Caso o plano do governo para a Eletrobras seja levado adiante, dependeremos apenas dos investimentos privados para suprir a grande necessidade de investimentos do País. A redução dos investimentos da Eletrobras se iniciou em 2015, ainda no governo Dilma, e se aprofundou sob a gestão do governo Temer quando a Eletrobras reduziu seu plano de investimentos para patamares semelhantes aos da década de 1990.
A crise do setor coincide com o período de redução de investimentos da Eletrobras. Não por acaso. Pelo projeto do governo Temer, no qual a Eletrobras deve se guiar apenas pelos interesses do mercado financeiro, a previsão é que os investimentos sejam ainda mais reduzidos nos próximos anos. O atual presidente da Eletrobras, em declaração recente, afirmou que o investimento da Eletrobras esse ano deve ser de apenas 5 bilhões de reais, cerca de metade dos investimentos de 2013. Voltamos assim a uma situação muito parecida com a de 2001.
Diante de um setor intensivo em capital e que demanda investimentos de longo prazo, com um histórico de instabilidade institucional e insegurança jurídica, os riscos associados aos investimentos levam o setor privado a exigir taxas proibitivas.
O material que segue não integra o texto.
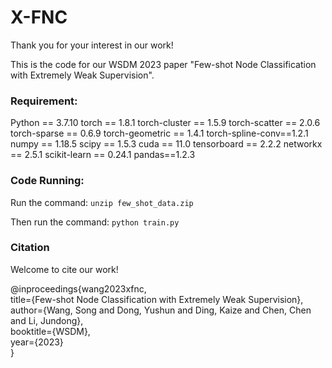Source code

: # X-FNC

Thank you for your interest in our work! </br>

This is the code for our WSDM 2023 paper "Few-shot Node Classification with Extremely Weak Supervision".

### Requirement:
Python == 3.7.10
torch == 1.8.1
torch-cluster == 1.5.9
torch-scatter == 2.0.6
torch-sparse == 0.6.9
torch-geometric == 1.4.1
torch-spline-conv==1.2.1
numpy == 1.18.5
scipy == 1.5.3
cuda == 11.0
tensorboard == 2.2.2
networkx == 2.5.1
scikit-learn == 0.24.1
pandas==1.2.3


### Code Running:
Run the command: 
`unzip few_shot_data.zip`

Then run the command:
`python train.py`


### Citation
Welcome to cite our work! </br>

@inproceedings{wang2023xfnc,  
  title={Few-shot Node Classification with Extremely Weak Supervision},  
  author={Wang, Song and Dong, Yushun and Ding, Kaize and Chen, Chen and Li, Jundong},  
  booktitle={WSDM},  
  year={2023}  
}

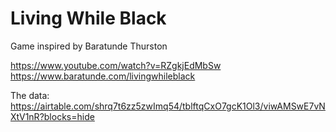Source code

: # Living While Black 

Game inspired by Baratunde Thurston

https://www.youtube.com/watch?v=RZgkjEdMbSw
https://www.baratunde.com/livingwhileblack

The data:
https://airtable.com/shrq7t6zz5zwImq54/tblftqCxO7gcK1Ol3/viwAMSwE7vNXtV1nR?blocks=hide
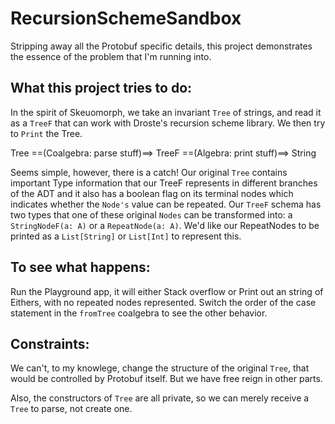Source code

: # RecursionSchemeSandbox

Stripping away all the Protobuf specific details, this project demonstrates the essence of the problem that I'm running into. 

## What this project tries to do: 

In the spirit of Skeuomorph, we take an invariant `Tree` of strings, and read it as a `TreeF` that can work with Droste's recursion scheme library. We then try to `Print` the Tree. 

Tree ==(Coalgebra: parse stuff)==> TreeF ==(Algebra: print stuff)==> String 

Seems simple, however, there is a catch! Our original `Tree` contains important Type information that our TreeF represents in different branches of the ADT and it also has a boolean flag on its terminal nodes which indicates whether the `Node's` value can be repeated. Our `TreeF` schema has two types that one of these original `Nodes` can be transformed into: a `StringNodeF(a: A)` or a `RepeatNode(a: A)`. We'd like our RepeatNodes to be printed as a `List[String]` or `List[Int]` to represent this. 

## To see what happens: 
Run the Playground app, it will either Stack overflow or Print out an string of Eithers, with no repeated nodes represented. Switch the order of the case statement in the `fromTree` coalgebra to see the other behavior. 

## Constraints: 
We can't, to my knowlege, change the structure of the original `Tree`, that would be controlled by Protobuf itself. But we have free reign in other parts.  

Also, the constructors of `Tree` are all private, so we can merely receive a `Tree` to parse, not create one. 
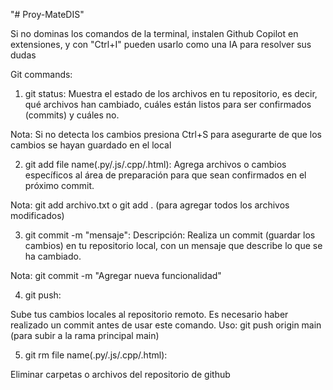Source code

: "# Proy-MateDIS" 

Si no dominas los comandos de la terminal, instalen Github Copilot en extensiones, y con "Ctrl+I" pueden usarlo como una IA para resolver sus dudas

Git commands:

1) git status:
Muestra el estado de los archivos en tu repositorio, es decir, qué archivos han cambiado, cuáles están listos para ser confirmados (commits) y cuáles no.

Nota: Si no detecta los cambios presiona Ctrl+S para asegurarte de que los cambios se hayan guardado en el local

2) git add file name(.py/.js/.cpp/.html):
Agrega archivos o cambios específicos al área de preparación para que sean confirmados en el próximo commit.

Nota: git add archivo.txt o git add . (para agregar todos los archivos modificados)

3) git commit -m "mensaje":
Descripción: Realiza un commit (guardar los cambios) en tu repositorio local, con un mensaje que describe lo que se ha cambiado.

Nota: git commit -m "Agregar nueva funcionalidad"

4) git push:

Sube tus cambios locales al repositorio remoto. Es necesario haber realizado un commit antes de usar este comando.
Uso: git push origin main (para subir a la rama principal main)

5) git rm file name(.py/.js/.cpp/.html):

Eliminar carpetas o archivos del repositorio de github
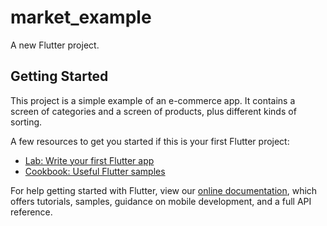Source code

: # market_example

A new Flutter project.

## Getting Started

This project is a simple example of an e-commerce app.
It contains a screen of categories and a screen of products, plus different kinds of sorting.

A few resources to get you started if this is your first Flutter project:

- [Lab: Write your first Flutter app](https://flutter.dev/docs/get-started/codelab)
- [Cookbook: Useful Flutter samples](https://flutter.dev/docs/cookbook)

For help getting started with Flutter, view our
[online documentation](https://flutter.dev/docs), which offers tutorials,
samples, guidance on mobile development, and a full API reference.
A privatização da Eletrobras tiraria do Estado brasileiro o único instrumento de que dispõe hoje para enfrentar esse desafio de forma soberana e atrelada a uma estratégia nacional de desenvolvimento e segurança energética.
Por isso é preciso alertar que o governo Temer está prestes a entregar uma empresa cujo papel econômico tem alcance nacional e de longo prazo na mão de investidores temporários e oportunistas. Por trás dos planos do governo existe um grande interesse de grupos hegemônicos, conglomerados industriais e financeiros, de associar privatização com falta de investimento na agregação da capacidade, financeirização do setor elétrico, desregulamentação, especulação e perda da função social das empresas públicas.
Estamos no mesmo círculo vicioso da privatização dos anos 1990 que nos levará da reforma mercantilizadora e privatização para a retração de investimentos até chegarmos em um novo apagão.
Para um país que retrocede no combate ao trabalho escravo e precariza as condições de dignidade no trabalho, retroceder também ao período de falta de energia elétrica seria apenas mais um ato de um governo sem o mínimo de apoio popular e consciência coletiva. Ou lutamos agora para barrar essa reforma do setor elétrico e a privatização da Eletrobras ou iremos pagar caro no futuro. Literalmente.